Fakkara (memikirkan atau berpikir)

FAKKARA (memikirkan, berfikir)

Kata fakkara (فَكَّر) adalah kata kerja yang berakar dari huruf-huruf fâ’ (فَاء), kâf (كَاف), dan râ’ (رَاء). Ibnu Faris di dalam Mu‘jam Maqâyîsil Lughah menulis bahwa struktur akar kata ini mengandung makna pokok “bolak-baliknya hati dalam suatu masalah”. Menurut Ibrahim Mustafa di dalam Al-Mu‘jam Al-Wasîth, akar katanya adalah fakara (فَكَرَ), yang secara leksikal bermakna “mendaya­gunakan akal dalam suatu urusan dan menyusun suatu masalah yang diketahui untuk mengetahui sesuatu yang belum diketahui’.

M. Quraish Shihab menjelaskan bahwa sebagian ahli bahasa berpendapat, kata fakara terambil dari kata faraka (فَرَكَ), dengan mendahulukan huruf râ’ atas huruf kâf, yang antara lain berarti “mengorek sehingga apa yang dikorek itu muncul”, “menumbuk sampai hancur”, atau “menyikat (pakaian) sehingga kotorannya hilang”. Jadi, kata faraka mempunyai makna yang mirip dengan kata fakara. Hanya saja, kalau faraka digunakan untuk hal-hal yang bersifat materil, maka fakara digunakan untuk hal-hal yang bersifat abstrak. Oleh karena itu, sebagian pakar menambahkan bahwa kata fakara tidak digunakan kecuali terhadap sesuatu yang dapat tergambar dalam benak. Itulah sebabnya, kata mereka, ada larangan berfikir menyangkut Allah Swt, “Jangan berfikir menyangkut Allah, tetapi berfikirlah tentang nikmat-nikmat-Nya”. Alasan­nya, Allah tidak dapat difikirkan, dalam artian dzat-Nya tidak dapat tergambar dalam benak seseorang.

# DAFTAR TUGAS:
A. Sebutkan semua arti kata faraka yang tercantum dalam teks tentang kata fakkara.
B. Tentukan apakah setiap pernyataan berikut sesuai dengan teks tentang kata fakkara. Jawab ya atau tidak, lalu kutip kata-kata teks yang menjadi dasarnya.
(i) Menurut Ibnu Faris, makna pokok struktur akar kata ini adalah "bolak-baliknya hati dalam suatu masalah".
(ii) Kata faraka digunakan untuk hal-hal yang bersifat abstrak.
(iii) Menurut Ibrahim Mustafa, akar kata fakkara adalah faraka.

# DATA:
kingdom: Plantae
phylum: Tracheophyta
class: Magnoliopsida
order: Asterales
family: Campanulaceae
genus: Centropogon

* * *

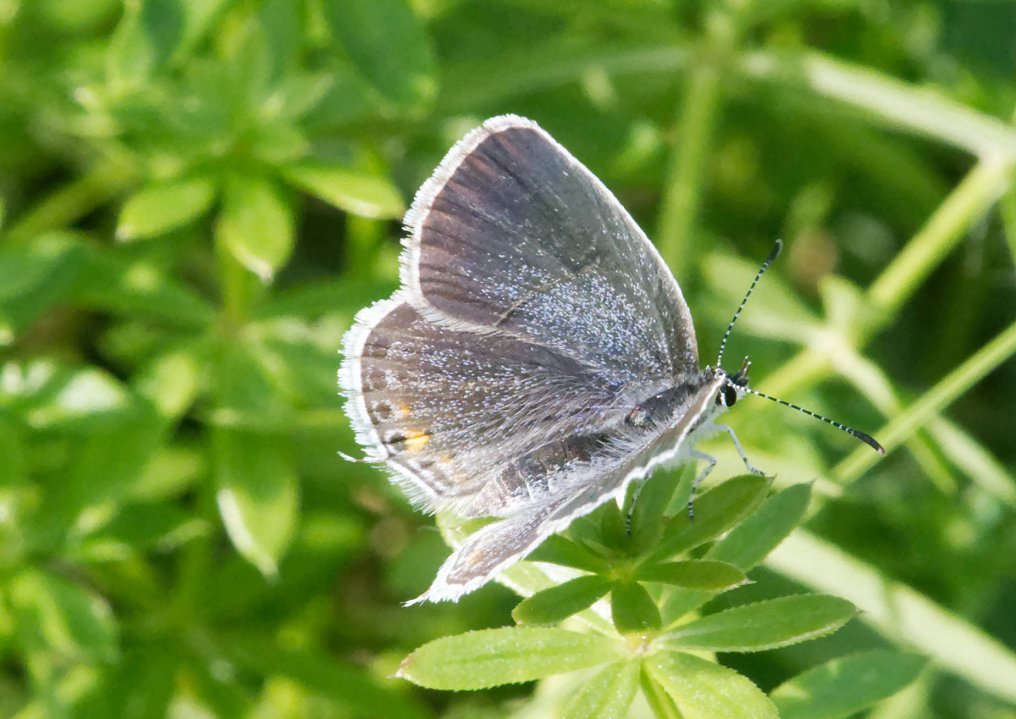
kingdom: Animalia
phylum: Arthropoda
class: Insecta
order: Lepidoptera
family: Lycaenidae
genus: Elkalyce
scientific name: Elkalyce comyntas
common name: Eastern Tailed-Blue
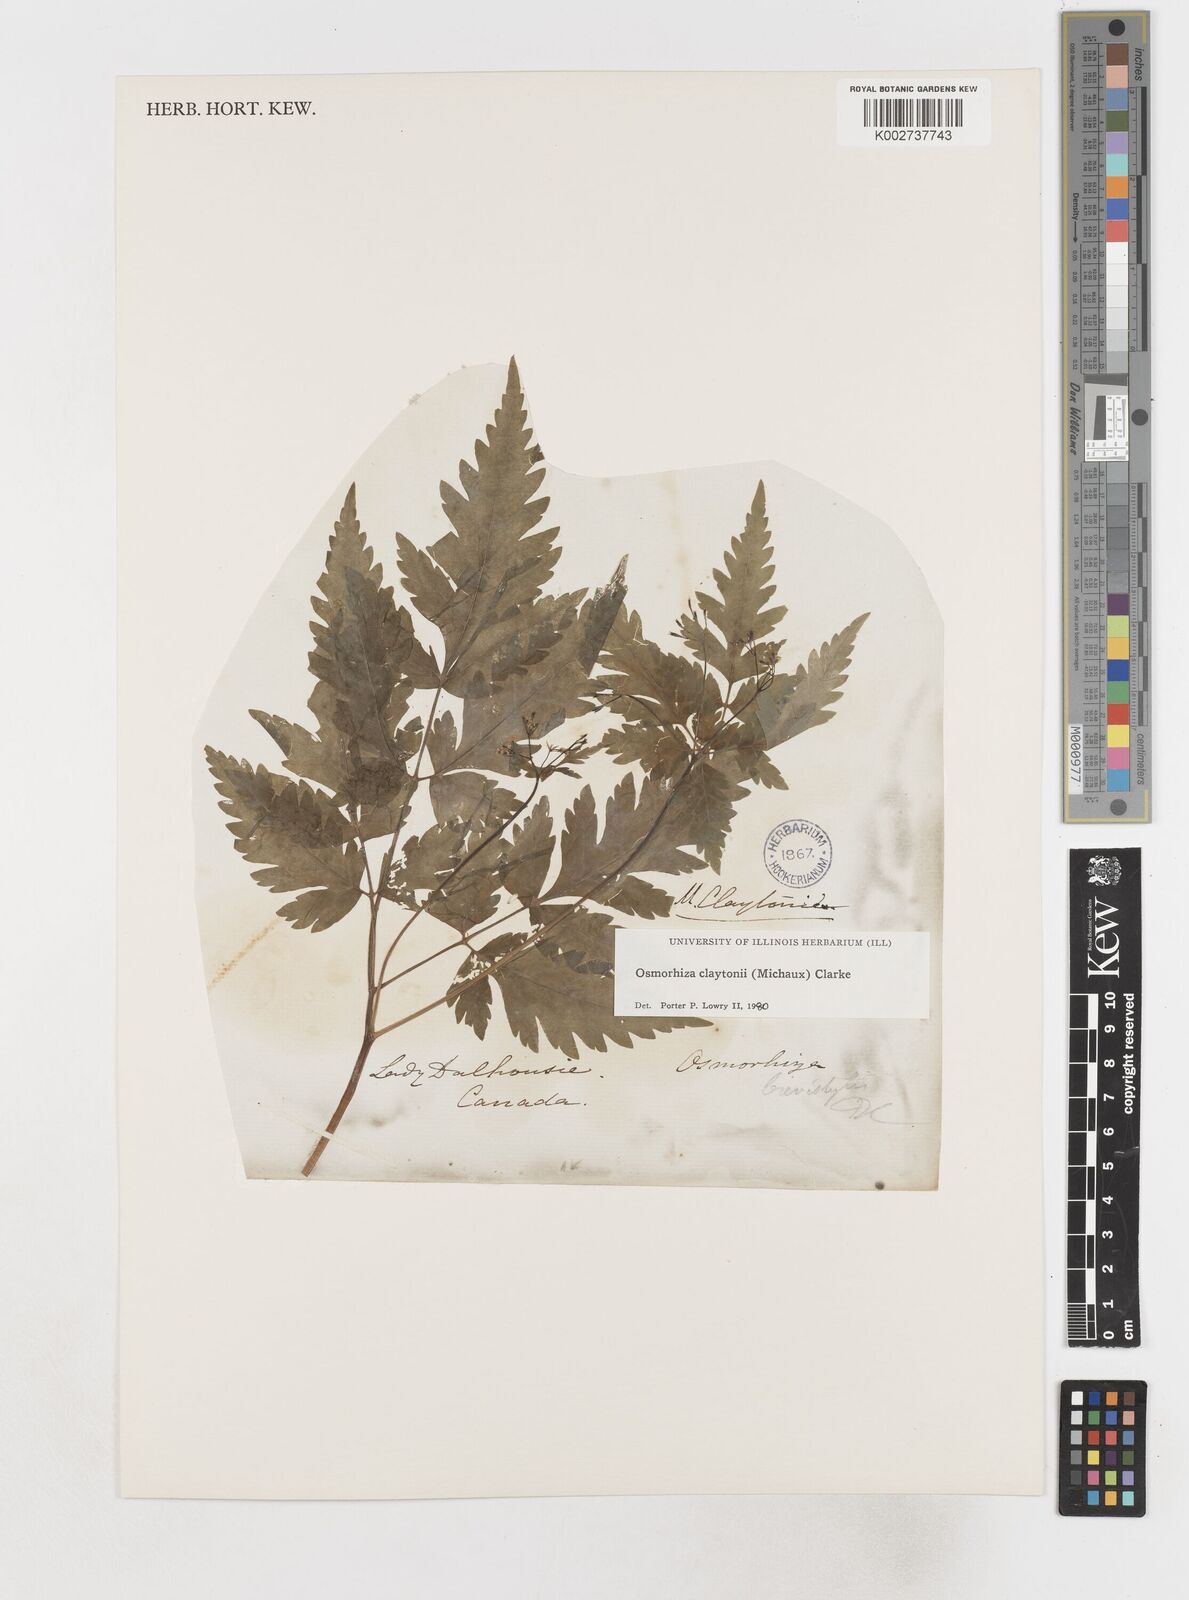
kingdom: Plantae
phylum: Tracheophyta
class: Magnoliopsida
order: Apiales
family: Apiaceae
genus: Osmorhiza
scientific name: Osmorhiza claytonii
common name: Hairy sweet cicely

--

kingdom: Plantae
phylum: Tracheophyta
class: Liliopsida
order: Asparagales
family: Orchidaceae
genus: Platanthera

# JAWABAN:
A.
1. "mengorek sehingga apa yang dikorek itu muncul"
2. "menumbuk sampai hancur"
3. "menyikat (pakaian) sehingga kotorannya hilang"

B.
(i) Ya: "struktur akar kata ini mengandung makna pokok “bolak-baliknya hati dalam suatu masalah”"
(ii) Tidak: "kalau faraka digunakan untuk hal-hal yang bersifat materil, maka fakara digunakan untuk hal-hal yang bersifat abstrak"
(iii) Tidak: "Menurut Ibrahim Mustafa di dalam Al-Mu‘jam Al-Wasîth, akar katanya adalah fakara (فَكَرَ)"